With a nation addicted to debt and conscripted to superannuation, Australia has become the most lucrative hunting ground in the world for financial paper shufflers.
Financial stocks now constitute 42% of the Australian market as the bank cartel has made untold riches. Whilst banks now also dominate funds management, there are thought to be almost 20 fund managers who have accumulated personal piles worth more than $100 million from clipping the ticket on our $1 trillion in super assets over the years.
The latest chaps trying to join this lucrative giggle are former UBS Australia chief executive Chris Mackay and his Deutsche Bank counterpart Hamish Douglass.
After chomping at the bit for 15 years, the lads finally took control of Malcolm Turnbull’s listing Pengana Capital group last year and have since hired a raft of good people and raised $378 for the Magellan Flagship Fund, with plenty more of the same to come.

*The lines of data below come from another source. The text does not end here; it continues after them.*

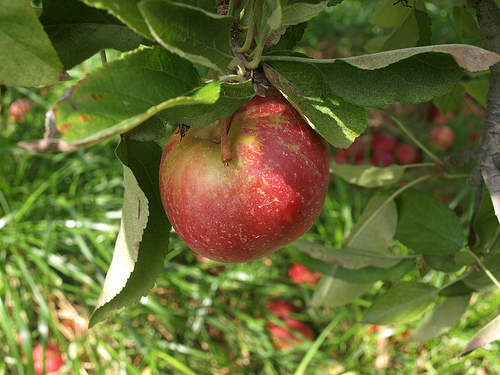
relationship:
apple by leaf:
[160, 91, 330, 265] [33, 43, 252, 152]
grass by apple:
[3, 88, 497, 372] [160, 91, 330, 265]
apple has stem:
[160, 91, 330, 265] [220, 112, 234, 167]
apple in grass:
[160, 91, 330, 265] [3, 88, 497, 372]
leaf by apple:
[33, 43, 252, 152] [160, 91, 330, 265]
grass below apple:
[3, 88, 497, 372] [160, 91, 330, 265]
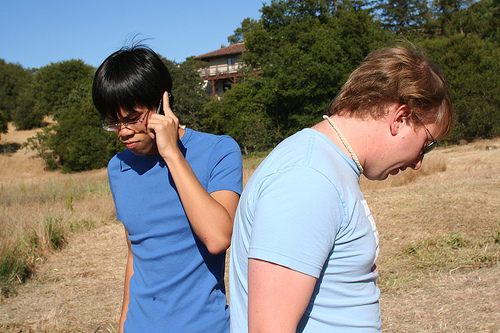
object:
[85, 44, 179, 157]
mans head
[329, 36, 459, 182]
mans head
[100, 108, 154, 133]
eyeglasses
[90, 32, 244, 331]
asian man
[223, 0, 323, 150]
trees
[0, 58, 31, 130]
trees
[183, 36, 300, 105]
house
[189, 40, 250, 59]
roof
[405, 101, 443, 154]
glasses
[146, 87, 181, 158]
hand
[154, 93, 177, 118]
cell phone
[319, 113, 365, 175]
necklace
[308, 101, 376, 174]
neck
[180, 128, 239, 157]
shoulders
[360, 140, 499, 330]
hillside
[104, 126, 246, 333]
shirt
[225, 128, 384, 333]
green shirt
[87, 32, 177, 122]
hair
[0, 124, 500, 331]
field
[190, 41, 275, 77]
floor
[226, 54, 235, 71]
door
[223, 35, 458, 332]
boy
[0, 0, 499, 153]
background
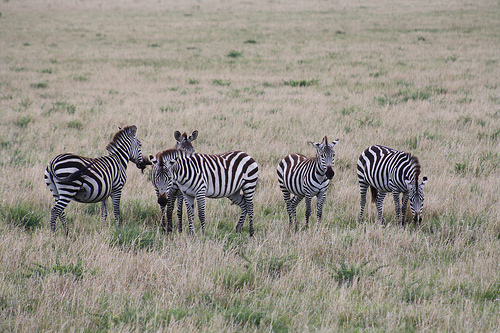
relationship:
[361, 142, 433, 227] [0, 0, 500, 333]
zebra standing ground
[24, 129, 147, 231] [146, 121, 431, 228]
zebra to left of four zebras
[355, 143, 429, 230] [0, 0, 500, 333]
zebra grazing in ground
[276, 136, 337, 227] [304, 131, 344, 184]
zebra has head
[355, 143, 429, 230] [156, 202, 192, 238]
zebra has leg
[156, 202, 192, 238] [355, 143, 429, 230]
leg touching zebra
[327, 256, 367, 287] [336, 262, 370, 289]
bush in grass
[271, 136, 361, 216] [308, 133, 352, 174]
zebra has head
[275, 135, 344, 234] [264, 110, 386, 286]
zebra looking at camera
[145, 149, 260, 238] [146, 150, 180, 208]
zebra has a head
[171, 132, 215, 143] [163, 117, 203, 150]
ears on head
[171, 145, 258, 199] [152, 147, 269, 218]
stripes on zebra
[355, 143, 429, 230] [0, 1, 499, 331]
zebra eating grass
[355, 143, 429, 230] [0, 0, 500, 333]
zebra on ground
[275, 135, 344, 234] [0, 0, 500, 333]
zebra on ground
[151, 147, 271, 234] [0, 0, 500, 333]
zebra on ground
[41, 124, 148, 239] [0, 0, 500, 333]
zebra on ground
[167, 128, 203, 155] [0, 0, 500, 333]
zebra on ground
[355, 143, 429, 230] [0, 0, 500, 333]
zebra grazing on ground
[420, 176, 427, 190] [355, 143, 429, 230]
ear of zebra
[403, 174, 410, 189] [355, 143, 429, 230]
ear of zebra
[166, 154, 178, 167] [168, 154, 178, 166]
stripes are on ear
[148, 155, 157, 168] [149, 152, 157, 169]
stripes are on ear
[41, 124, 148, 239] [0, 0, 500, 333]
zebra are resting in ground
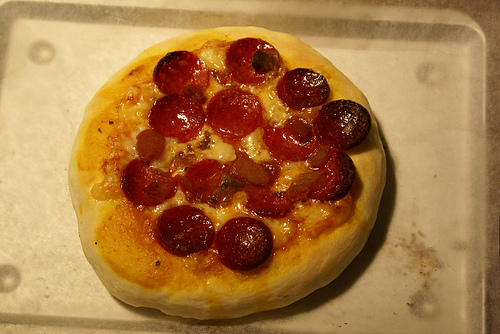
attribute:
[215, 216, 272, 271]
pepperoni — red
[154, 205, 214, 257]
pepperoni — red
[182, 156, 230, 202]
pepperoni — red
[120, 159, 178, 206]
pepperoni — red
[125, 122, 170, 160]
onion — browned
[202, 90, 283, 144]
pepperoni — red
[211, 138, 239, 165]
cheese — yellow, pretty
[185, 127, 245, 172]
cheese — melted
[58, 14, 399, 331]
pizza — prepared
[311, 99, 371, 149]
pepperoni — red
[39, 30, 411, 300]
pizza — prepared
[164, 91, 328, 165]
pepperoni — red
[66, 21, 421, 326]
pizza crust — golden brown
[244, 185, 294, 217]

The boys gathered for a general meeting of shareholders in Sydney yesterday to change Malcolm’s complex stapled security structure and approve share purchase plans for employees and non-executive directors, including Babcock’s Brett Cairns who committed to buy 1 million shares on market.
The lads have identified global equities as their strength which posed the obvious question: what does a couple of investment banking types know about international stock picking?
Douglass claimed that the two of them have special insights from advising most of the top 50 Australian companies over the years and also have experience in running large teams of people in big businesses. There are a lot of good stock pickers who couldn’t run a business to save themselves and while the lads clearly fancy their own stock picking prowess, they have also hired a pretty strong team as they try to cut Kerr Nielsen’s lunch by replicating Platinum’s strategy of putting retail investors into foreign stocks.
Mackay and Douglass were both pretty impressive over a solid half hour of questioning, but that doesn’t mean Magellan will fly. After all, 452 Capital’s Peter Morgan left Perpetual with a record of outperforming, but his defensive tendencies have delivered underperformance during the past three year bull market.
The market is clearly backing the duo to launch a raft of funds that extract juicy management fees because Magellan shares are today trading at $2.10 – more than double its net asset backing of 99c. Douglass agreed this reflected the value of current and future management contracts.